This one is less factual, but still fun.
I still haven't got a handle on the community's theme, but this is very horsey and I think you'll like it. This is the kind of thing I don't dare post in equestrian for fear of bitching. So you get it! Crits welcomed.
Seven kinds of nosebleeds with horses, and only two belong to them. The only thing they all have in common is the blood flowing down, so much redder than you’d think, smearing or dripping or running in a slow twisting stream through fur or over flesh. Everything else is disparate.
The first you never even notice, thinking it drool flung back from a tossed head or maybe sweat from your brow that drips down your face and is wiped away with a black suede-and-cotton glove. The last traces of it vanish when you plunge your face into the horse’s trough, quenching your thirst as he does.

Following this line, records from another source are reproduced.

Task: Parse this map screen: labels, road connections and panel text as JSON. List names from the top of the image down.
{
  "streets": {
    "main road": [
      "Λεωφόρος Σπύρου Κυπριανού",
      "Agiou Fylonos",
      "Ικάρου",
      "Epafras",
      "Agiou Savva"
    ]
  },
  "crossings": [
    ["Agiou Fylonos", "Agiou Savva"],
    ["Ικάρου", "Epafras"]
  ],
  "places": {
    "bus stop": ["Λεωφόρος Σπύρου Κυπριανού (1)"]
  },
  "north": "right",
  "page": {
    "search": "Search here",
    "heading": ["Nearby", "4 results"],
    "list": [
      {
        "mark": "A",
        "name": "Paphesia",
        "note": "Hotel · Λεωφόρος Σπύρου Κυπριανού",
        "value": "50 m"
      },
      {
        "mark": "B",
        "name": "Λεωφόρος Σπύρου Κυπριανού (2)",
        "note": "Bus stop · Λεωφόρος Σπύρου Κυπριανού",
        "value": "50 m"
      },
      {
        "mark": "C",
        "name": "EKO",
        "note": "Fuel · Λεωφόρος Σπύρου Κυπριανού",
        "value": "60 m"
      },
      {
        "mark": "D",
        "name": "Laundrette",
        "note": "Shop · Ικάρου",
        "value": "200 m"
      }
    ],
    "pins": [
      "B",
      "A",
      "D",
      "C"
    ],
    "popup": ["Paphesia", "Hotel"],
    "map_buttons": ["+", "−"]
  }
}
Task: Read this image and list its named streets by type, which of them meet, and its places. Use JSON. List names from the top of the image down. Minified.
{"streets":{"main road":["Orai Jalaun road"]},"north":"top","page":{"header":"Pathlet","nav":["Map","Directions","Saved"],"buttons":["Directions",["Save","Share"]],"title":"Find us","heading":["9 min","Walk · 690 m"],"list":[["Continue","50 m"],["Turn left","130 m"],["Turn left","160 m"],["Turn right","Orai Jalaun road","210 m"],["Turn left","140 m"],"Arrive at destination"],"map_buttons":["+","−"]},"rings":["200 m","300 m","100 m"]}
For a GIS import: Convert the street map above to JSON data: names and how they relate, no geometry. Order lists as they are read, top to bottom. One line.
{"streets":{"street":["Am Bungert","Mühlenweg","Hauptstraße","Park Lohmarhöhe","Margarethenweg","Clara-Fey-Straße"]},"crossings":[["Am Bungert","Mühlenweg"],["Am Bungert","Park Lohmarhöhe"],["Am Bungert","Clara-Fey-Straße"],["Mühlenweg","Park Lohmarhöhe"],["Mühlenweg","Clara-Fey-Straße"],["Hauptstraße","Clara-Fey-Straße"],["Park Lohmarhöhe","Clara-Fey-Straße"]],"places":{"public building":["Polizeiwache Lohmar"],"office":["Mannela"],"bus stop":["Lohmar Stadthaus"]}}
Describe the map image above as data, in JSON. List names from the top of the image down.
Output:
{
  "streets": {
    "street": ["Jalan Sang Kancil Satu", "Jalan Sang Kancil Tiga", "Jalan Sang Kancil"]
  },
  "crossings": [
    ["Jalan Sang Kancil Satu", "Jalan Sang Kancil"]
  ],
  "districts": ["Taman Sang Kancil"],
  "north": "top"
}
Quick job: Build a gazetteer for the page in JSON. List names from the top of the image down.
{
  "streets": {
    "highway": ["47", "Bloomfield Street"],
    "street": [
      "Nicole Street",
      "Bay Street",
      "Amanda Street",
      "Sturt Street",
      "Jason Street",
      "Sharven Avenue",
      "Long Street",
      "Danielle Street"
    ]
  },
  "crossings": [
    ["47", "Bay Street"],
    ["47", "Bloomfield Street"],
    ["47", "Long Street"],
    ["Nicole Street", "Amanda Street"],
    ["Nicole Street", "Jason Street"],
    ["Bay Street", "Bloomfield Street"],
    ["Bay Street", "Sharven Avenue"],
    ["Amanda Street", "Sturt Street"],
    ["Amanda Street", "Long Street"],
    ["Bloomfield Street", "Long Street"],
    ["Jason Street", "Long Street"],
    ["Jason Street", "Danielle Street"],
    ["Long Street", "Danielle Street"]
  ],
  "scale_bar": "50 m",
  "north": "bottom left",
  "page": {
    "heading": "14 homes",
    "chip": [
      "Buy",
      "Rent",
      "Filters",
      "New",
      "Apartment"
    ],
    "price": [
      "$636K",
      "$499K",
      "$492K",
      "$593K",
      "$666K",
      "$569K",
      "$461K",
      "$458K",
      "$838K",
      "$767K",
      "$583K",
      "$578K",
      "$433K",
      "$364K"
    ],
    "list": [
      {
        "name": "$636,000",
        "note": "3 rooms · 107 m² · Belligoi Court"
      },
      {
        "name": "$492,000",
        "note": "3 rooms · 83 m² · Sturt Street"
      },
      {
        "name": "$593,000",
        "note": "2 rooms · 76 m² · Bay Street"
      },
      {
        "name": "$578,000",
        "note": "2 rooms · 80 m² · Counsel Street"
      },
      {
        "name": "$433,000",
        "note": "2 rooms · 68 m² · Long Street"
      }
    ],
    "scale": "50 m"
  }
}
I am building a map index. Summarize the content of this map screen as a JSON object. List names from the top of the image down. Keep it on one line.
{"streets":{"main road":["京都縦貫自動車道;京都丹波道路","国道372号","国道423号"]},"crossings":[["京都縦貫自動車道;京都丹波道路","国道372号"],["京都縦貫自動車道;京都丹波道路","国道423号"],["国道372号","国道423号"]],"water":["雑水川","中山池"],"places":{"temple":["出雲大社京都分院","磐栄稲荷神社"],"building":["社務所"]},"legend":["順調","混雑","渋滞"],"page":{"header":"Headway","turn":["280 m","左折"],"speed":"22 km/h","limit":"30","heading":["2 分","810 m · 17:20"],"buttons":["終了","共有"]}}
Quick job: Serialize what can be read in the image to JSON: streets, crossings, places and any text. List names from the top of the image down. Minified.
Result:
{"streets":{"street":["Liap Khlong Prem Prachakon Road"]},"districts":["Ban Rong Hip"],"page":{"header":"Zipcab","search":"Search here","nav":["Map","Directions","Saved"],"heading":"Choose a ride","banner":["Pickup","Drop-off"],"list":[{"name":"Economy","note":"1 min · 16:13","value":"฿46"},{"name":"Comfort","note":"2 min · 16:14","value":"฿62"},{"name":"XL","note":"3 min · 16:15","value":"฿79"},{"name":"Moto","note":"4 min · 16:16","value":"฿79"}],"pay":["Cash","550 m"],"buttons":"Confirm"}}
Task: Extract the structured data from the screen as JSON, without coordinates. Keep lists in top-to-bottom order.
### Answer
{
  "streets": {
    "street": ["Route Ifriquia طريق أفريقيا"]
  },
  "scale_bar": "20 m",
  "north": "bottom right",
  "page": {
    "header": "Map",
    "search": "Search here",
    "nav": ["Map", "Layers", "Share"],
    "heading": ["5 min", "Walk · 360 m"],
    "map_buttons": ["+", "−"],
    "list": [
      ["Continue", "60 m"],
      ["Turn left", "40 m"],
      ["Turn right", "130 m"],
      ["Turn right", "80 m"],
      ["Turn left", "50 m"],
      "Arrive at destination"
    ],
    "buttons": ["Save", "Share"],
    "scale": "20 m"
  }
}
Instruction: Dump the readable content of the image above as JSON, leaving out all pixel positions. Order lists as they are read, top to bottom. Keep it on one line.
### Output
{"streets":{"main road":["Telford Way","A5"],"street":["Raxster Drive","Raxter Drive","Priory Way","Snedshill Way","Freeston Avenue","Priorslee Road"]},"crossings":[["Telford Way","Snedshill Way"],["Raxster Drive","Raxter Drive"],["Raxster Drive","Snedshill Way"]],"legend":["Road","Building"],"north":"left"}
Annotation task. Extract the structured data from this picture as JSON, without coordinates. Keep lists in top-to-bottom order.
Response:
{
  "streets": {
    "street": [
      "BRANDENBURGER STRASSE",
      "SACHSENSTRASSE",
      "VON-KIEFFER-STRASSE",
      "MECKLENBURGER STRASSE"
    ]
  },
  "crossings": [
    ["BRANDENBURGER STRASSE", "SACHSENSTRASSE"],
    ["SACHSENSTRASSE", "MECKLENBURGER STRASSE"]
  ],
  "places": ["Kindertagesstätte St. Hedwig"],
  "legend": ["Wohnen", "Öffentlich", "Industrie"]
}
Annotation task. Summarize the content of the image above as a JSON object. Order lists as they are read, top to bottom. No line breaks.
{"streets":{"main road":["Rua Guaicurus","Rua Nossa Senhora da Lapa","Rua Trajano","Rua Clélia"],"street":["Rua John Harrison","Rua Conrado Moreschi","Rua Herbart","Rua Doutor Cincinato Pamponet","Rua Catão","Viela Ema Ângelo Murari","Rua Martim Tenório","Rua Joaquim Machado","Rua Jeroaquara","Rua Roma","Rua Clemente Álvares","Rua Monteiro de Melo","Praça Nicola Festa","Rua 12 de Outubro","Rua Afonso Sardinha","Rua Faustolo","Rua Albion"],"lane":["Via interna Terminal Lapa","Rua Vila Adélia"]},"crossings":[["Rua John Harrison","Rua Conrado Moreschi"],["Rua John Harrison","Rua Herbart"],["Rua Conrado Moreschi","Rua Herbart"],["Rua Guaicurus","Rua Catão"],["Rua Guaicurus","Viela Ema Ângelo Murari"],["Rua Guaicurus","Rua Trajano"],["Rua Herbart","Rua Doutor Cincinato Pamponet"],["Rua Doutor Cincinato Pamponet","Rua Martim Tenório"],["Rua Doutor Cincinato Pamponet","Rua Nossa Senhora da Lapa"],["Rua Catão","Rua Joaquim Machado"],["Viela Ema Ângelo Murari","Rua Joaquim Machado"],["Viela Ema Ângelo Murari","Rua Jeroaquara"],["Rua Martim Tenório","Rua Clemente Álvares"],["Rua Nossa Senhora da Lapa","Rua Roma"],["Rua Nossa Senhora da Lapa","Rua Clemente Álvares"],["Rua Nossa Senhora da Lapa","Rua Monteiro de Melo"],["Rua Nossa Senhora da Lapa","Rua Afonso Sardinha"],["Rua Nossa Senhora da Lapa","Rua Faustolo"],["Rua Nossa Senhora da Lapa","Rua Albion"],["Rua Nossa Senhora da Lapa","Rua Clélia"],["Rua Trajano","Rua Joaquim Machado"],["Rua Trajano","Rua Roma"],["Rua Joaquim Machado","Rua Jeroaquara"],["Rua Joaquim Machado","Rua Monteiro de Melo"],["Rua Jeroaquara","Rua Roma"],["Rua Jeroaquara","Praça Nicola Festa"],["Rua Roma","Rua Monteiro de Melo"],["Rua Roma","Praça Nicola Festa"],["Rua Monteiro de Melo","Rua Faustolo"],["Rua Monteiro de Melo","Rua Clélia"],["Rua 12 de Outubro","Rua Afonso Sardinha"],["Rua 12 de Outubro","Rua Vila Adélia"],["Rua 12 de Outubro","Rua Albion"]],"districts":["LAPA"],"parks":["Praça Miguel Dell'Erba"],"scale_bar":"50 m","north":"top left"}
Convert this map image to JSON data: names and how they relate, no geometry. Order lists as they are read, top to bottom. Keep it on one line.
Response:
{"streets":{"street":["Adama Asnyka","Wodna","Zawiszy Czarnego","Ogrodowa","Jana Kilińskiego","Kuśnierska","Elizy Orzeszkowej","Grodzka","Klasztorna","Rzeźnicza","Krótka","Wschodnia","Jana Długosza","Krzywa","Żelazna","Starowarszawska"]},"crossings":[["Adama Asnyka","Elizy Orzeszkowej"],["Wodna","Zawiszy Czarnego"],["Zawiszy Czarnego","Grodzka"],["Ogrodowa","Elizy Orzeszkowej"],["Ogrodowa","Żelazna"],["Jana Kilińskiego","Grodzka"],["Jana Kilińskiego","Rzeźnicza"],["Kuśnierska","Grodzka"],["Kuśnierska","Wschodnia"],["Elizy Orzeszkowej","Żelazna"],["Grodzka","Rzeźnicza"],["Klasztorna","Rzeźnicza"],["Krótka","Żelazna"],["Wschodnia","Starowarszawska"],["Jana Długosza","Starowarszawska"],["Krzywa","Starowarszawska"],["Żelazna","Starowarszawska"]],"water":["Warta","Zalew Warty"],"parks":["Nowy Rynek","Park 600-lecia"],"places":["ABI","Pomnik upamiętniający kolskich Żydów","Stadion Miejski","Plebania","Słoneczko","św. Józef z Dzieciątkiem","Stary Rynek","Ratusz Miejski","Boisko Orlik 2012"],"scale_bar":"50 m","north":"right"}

The second is mostly unavoidable, and is the horse’s fault. They’re all the horse’s fault at the heart of it, save one, and they’re the only thing you can rightfully blame them for. In every other case – every kick, every fall, every bite and cut and injury – it is your fault. Always. It is the one ironclad rule; only when the blood pours from your nose and down your face do they become responsible. And so you may be comforted as one part of their anatomy or other hits you full and purposefully in the face and the stars burst behind your eyes, for you are blameless. The river of red is gratifyingly bright and your nose is usually broken. Wear it as a badge of honor – it happens to everyone eventually – and watch your horse look both guilty and pleased.
The third is your own fault, the only one of its kind, and involves the handles of pitchforks, the tines of rakes, and a certain human carelessness in where you step.
The fourth is incidental, highly unexpected, strangely painful, and is the horse’s fault in a uniquely roundabout way; it usually brings about the dropping of anything you may be carrying and the clapping of a hand to your poor face in offended surprise. It can be blamed on the stiff stalks of hay that jab you in the nose as you attempt to feed your deeply amused horse, who will later refuse to eat his bloodied dinner.
The fifth is from the ground, and from the rocks half-buried in it, or from the white rail fence or the unmoving, unforgiving tree as you strike them in falling off. It is usually embarrassing, but never in any way debilitating. Often (usually, always) it is showy, but neither painful nor damaging; just enough blood to stain your show clothes, no more. Nothing is ever broken; you’ll have no battle scars.
The horses themselves get only two types of nosebleeds, the redness flowing out from the rete mirabile, the miraculous net that cools their blood: the sixth, laughably minor, and the seventh, usually deadly. Either they have bumped their nose or ruptured a lung; it is often difficult to tell which.